Saturday, June 11, 2011

Greece Endgame, pt. 2

Dear Troika,

It seems that you're starting to agree with me: it's probably inevitable at this point. There will be some sort of restructuring (i.e. default) on Greek debt. It may be "voluntary" (Vienna-style) at first, but at best the voluntary-ness of it won't last past the present (June) agreement, so in a few months we'll be facing the same situation except with the "voluntary" option no longer on the table.

If you're a member of the "Troika" and you accept that, then it's time to change your goals. Perhaps until now you've been mainly working to try to avoid Greek default. (Though that has not been entirely clear.) And since the possibility of default grew and we began entering the endgame, it certainly seems like your objective shifted to trying to get a relatively good bargaining position for the negotiations about how default would happen. But now it's probably time to focus on something else.

That 'something else' is the precedent that you will be setting for Portugal and Ireland. They are carefully and critically watching your actions vis-à-vis Greece, and will take their cues from what you decide there -- as will investors around the world. In other words, while Greece is probably lost, the details of exactly how you decide to retreat will have a big impact on how investors and governments in Portugal and Ireland act. Time to move on to the next battle.

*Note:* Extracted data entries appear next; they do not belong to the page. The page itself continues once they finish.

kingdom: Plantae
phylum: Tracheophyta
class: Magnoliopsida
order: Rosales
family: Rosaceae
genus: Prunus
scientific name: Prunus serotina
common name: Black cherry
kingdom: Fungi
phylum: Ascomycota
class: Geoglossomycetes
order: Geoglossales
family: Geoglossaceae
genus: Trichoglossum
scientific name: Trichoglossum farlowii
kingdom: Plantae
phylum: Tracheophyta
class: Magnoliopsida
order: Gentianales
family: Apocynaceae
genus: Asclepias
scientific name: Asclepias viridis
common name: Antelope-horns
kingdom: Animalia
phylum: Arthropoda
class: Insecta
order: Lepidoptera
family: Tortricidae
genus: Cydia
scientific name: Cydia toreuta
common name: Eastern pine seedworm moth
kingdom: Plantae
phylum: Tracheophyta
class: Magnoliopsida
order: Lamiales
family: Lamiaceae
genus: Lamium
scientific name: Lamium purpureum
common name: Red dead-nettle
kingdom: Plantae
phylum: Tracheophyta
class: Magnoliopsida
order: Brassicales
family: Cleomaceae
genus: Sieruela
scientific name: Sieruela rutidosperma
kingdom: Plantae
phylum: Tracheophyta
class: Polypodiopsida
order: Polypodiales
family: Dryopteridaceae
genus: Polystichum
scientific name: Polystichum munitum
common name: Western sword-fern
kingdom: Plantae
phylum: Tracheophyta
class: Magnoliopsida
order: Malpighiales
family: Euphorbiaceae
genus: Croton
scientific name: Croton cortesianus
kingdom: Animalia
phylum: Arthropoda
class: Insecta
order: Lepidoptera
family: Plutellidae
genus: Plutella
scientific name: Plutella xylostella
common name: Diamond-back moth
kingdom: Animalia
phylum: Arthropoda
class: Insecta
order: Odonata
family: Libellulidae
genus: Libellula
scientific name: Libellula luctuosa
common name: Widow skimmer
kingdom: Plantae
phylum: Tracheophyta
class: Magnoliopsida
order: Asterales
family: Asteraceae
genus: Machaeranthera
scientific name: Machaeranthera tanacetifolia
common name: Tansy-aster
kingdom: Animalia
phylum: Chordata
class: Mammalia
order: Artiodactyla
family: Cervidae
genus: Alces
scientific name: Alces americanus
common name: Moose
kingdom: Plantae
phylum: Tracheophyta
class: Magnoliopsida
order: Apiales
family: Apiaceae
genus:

Put another way: if you do this right, the crisis could end here. If you do it wrong, you can multiply the crisis by three.

Yours sincerely,



  1. Anonymous1:39 PM

    Spain and Italy, as well. The next weakest links.

  2. Blankfiend12:31 AM

    Dear Kash,
    Exactly how would you suggest we structure a Greek default in order to avoid contagion for the other GIIPS?
    The Troika

  3. Ignacio4:18 AM

    Question 1:Will it just be a maturity change (german plan), or will restructuring include debt haircuts?
    Question 2: How much of the restructuried debt will be in creditor bank balance sheets? How much has been transferred to the ECB? Which banks transferred greek debt to the ECB?
    Question 3: What is the credibility of the ECB, if any?
    Question 4: Is anyone interested on a Lehman style panic? Why?

  4. Linus Huber4:19 AM

    I am not sure if there is a way to do this "right" as so much damage has been done already in terms of managing the matter against the populations of creditor and debtor nations. From the very beginning this problems started to appear, people of most nations were clearly in the camp of handing it to the creditors, meaning a haircut with the banks to suffer for it. The reason is obvious: despite that these banksters were saved with tax payer's money, they continue to extract insane bonuses as if nothing ever happened. They rather run everything into the ground then become reasonable in their behaviour.

  5. Linus Huber4:25 AM

    There is a way to do it right. It is the Iceland way. The debtor countries just have to find the courage to go it.